## PROBLEMS TO WORK ON
a: Please update the entries from their first line through the line containing "d'hydrocarbures (suivant l'arrêté", replacing "canalisations d'eau" with "conduites d'eau" and keeping everything else the same. Return only those lines, without the pictures.
b: Write the next part of the article on KPFK and Pacifica's finances, starting right after its final sentence.

## DOCUMENT TEXT
Start of Block

Pacifica is the last network of independent non-commercial radio stations operating in five of the largest media markets in the country. They are KPFK, Los Angeles, KPFA, Berkeley, WBAI, New York City, WPFW, Washington D.C. and KPFT, Houston, Texas. Many observers — and listeners — have written Pacifica off as a pathetic in-fighting mess as it has long been irrelevant in the larger media world. But the fact that this organization still owns and operates five very valuable radio licenses in major U.S. markets is worth taking a look at, especially from the financial aspect which is rarely exposed.
Since KPFK (and the other stations) are having another election for their Local Station Boards (LSB), what follows is information for anyone considering running, or voting, from a former KPFK LSB member. I will highlight some of the critical issues facing KPFK and Pacifica to consider.
This is also an update to KPFK and Pacifica: A Quiet Coup from October, 2015 which detailed problems with the finances then — the lack of several years of filing annual audits to the CA Attorney General, the lack of adequate bookkeeping, etc. I advocated voting for one faction of new and returning former LSB members (which I had then been aligned with) to replace the other faction. They were elected and have had a majority on the local and national boards for the last three+ years. During this time, however, the financial picture has only gotten worse. Pacifica’s factional infighting is somewhat notorious but is the problem only the factions or is it something else?
As to my qualifications for addressing these issues, I was on KPFK’s LSB from 2009 to 2015 when I was termed out. I was, at different times, Treasurer of KPFK, on the National Finance Committee, Director on the Pacifica National Board (PNB), on the Audit Committee, on a Financial Recovery Audit Task Force, and other committees. I have been involved in and focused on the finances of KPFK and Pacifica for many years and in many capacities. I have written many analyses of budgets and actual income/expenses, been a whistleblower and advocated for transparency and honesty.
The main job of KPFK’s LSB is to approve yearly budgets from management and make quarterly reports on the station’s finances and to make sure the station is on solid financial footing. Good budgets are based on historical data and formulas that are specific to non-commercial radio whose revenue comes largely from on air fund drives. Management has not availed itself of those tools for the last two budgets and produced overly optimistic budgets. Nevertheless, KPFK’s Finance Committee brought the budgets to the LSB, which were approved with little to no discussion. The estimated $500,000 end of year surplus for FY2018 wound up being a ($67,000) deficit. This is a notable “mistake” but to date has never been analyzed by the Finance Committee.
Thus, the FY2019 budget repeated the same errors as were in the FY2018 budget. There have been verbal reports from the Treasurer, such as revenue was “better than the budget and better than the previous year.” But they have never been supported by documentation or actual data and were, in fact, false conclusions. This sort of statement is typical and shows a lack of attention and/or expertise that is needed for the required oversight duties of the board.
Because of decreasing revenue from KPFK’s on air fund drives, there are now various forms of desperate acts to raise money, most of which are forms of underwriting that violate FCC and CPB (Corporation for Public Broadcasting) rules. Underwriting is allowed and the FCC has specific rules that need to be followed but management is not complying with them. The Finance Committee has been made aware of these violations but have thus far not taken any action. Further, KPFK is misleading the public with programmers saying that KPFK takes no underwriting, it’s all “powered by the people,” etc. This is not true and has not been for about two years.

End of Block

## SUPPLIED RECORDS

Start of Block

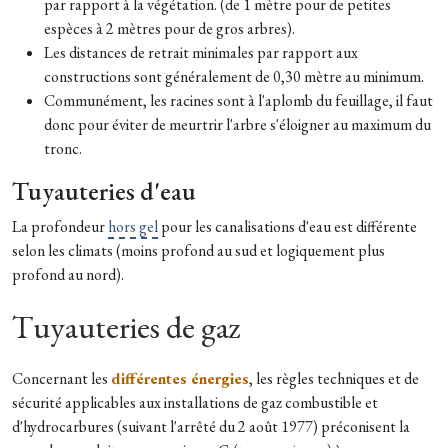
par rapport à la végétation. (de 1 mètre pour de petites
espèces à 2 mètres pour de gros arbres).
Les distances de retrait minimales par rapport aux
constructions sont généralement de 0,30 mètre au minimum.
Communément, les racines sont à l'aplomb du feuillage, il faut
donc pour éviter de meurtrir l'arbre s'éloigner au maximum du
tronc.
Tuyauteries d'eau
La profondeur
hors gel
pour les canalisations d'eau est différente
selon les climats (moins profond au sud et logiquement plus
profond au nord).
Tuyauteries de gaz
Concernant les
différentes énergies
, les règles techniques et de
sécurité applicables aux installations de gaz combustible et
d'hydrocarbures (suivant l'arrêté du 2 août 1977) préconisent la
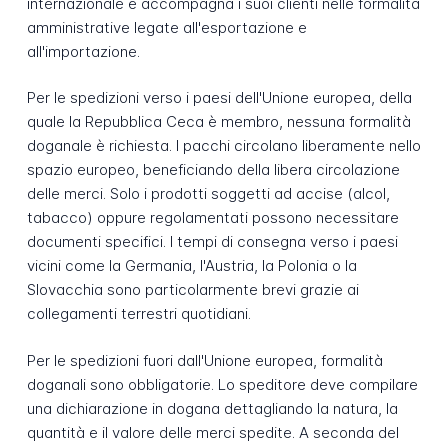
internazionale e accompagna i suoi clienti nelle formalità
amministrative legate all'esportazione e
all'importazione.
Per le spedizioni verso i paesi dell'Unione europea, della
quale la Repubblica Ceca è membro, nessuna formalità
doganale è richiesta. I pacchi circolano liberamente nello
spazio europeo, beneficiando della libera circolazione
delle merci. Solo i prodotti soggetti ad accise (alcol,
tabacco) oppure regolamentati possono necessitare
documenti specifici. I tempi di consegna verso i paesi
vicini come la Germania, l'Austria, la Polonia o la
Slovacchia sono particolarmente brevi grazie ai
collegamenti terrestri quotidiani.
Per le spedizioni fuori dall'Unione europea, formalità
doganali sono obbligatorie. Lo speditore deve compilare
una dichiarazione in dogana dettagliando la natura, la
quantità e il valore delle merci spedite. A seconda del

End of Block

## ANSWERS TO THE PROBLEMS
a:
par rapport à la végétation. (de 1 mètre pour de petites
espèces à 2 mètres pour de gros arbres).
Les distances de retrait minimales par rapport aux
constructions sont généralement de 0,30 mètre au minimum.
Communément, les racines sont à l'aplomb du feuillage, il faut
donc pour éviter de meurtrir l'arbre s'éloigner au maximum du
tronc.
Tuyauteries d'eau
La profondeur
hors gel
pour les conduites d'eau est différente
selon les climats (moins profond au sud et logiquement plus
profond au nord).
Tuyauteries de gaz
Concernant les
différentes énergies
, les règles techniques et de
sécurité applicables aux installations de gaz combustible et
d'hydrocarbures (suivant l'arrêté du 2 août 1977) préconisent la

b:
If there are discussions about the finances at KPFK going on, they are being made behind closed doors and not at either the Finance Committee or the LSB meetings.
This lawsuit of Empire State Realty Trust against Pacifica happened because of lack of oversight by the PNB.
In October 2017, a judge ruled against Pacifica and awarded ESRT [Empire State Realty Trust] a summary judgement of $1.8 million plus attorney’s fees. ESRT sued Pacifica in February 2016 to recover back rent and tower fees, interest and attorney costs. In the years-long dispute, Pacifica accused ESRT of price gouging and “holding the network hostage” with a contract that required WBAI to pay tower rent that increased about 9% per year. . — Inside Radio
Members and programmers from WBAI called ESRT “greedy capitalists” but Empire would not back down. In fairness to all of the involved parties, Pacifica voluntarily entered into the tower rental agreement with ESRT in 2005 with full awareness of all of its provisions for potential future rental increases.
On the PNB, there was dithering and inaction. Many secret and some public meetings were held, arguing between filing for voluntary bankruptcy or taking out a loan to pay off the judgment and the rest of the contract with Empire. The decision was to take out a loan. The argument against bankruptcy was that legal fees would be high — but the loan’s fees, legal fees and interest wound up being, by my calculations, about $900,000 or more, the same or arguably much more than bankruptcy would have been. Time will tell as to the real cost of taking out a loan.
Most elements of the reported 150 page loan agreement are still secret, with claims from the PNB there is a provision in the document that requires it being secret. Requests to provide that particular provision to the public have not been answered. While a press release about the loan is still on KPFK’s website, and easily found elsewhere on the internet, it is now forbidden to name the lender publicly.
This “Summary of the $3.7m Loan” was released to the public by the PNB. The figures offered in the Summary, however, are incorrect. It appears to be an early draft as the actual amount of the three year interest-only loan is $3.265 million and the adjustable interest for the first 18 months is $379,556. Pacifica could not get KPFK’s tower included as collateral because the US Forest Service, on whose land it sits, would not allow it. The tower was supposed to be used as collateral to borrow, and pay interest on, the first 18 months of interest payments.
Thus, two buildings adjacent to Berkeley sister station KPFA were sold to pay part of the ESRT settlement and the rest used for the first 18 months’ interest. One building housed the Pacifica National Office, with offices for the Executive Director, CFO and accounting staff. The other building had been vacant for a decade or so.
The CFO at the time resigned when the loan was signed, claiming the loan was in default because Pacifica could not provide any of the lender’s required financial documents, such as a current audit, profit and loss, etc. In a leaked document, Pacifica’s general counsel also weighed in on problems with the loan.
Pacifica must start paying the interest for the second 18 months starting October, 2019. It’s hard to see how Pacifica can come up with monthly payments of $21,000+, especially since KPFK is unlikely to be able to cover its own basic operating expenses going forward and will need help from the rest of the network, which has no help to give. There’s even less hope for paying off the $3.265 million balloon payment due March, 2021.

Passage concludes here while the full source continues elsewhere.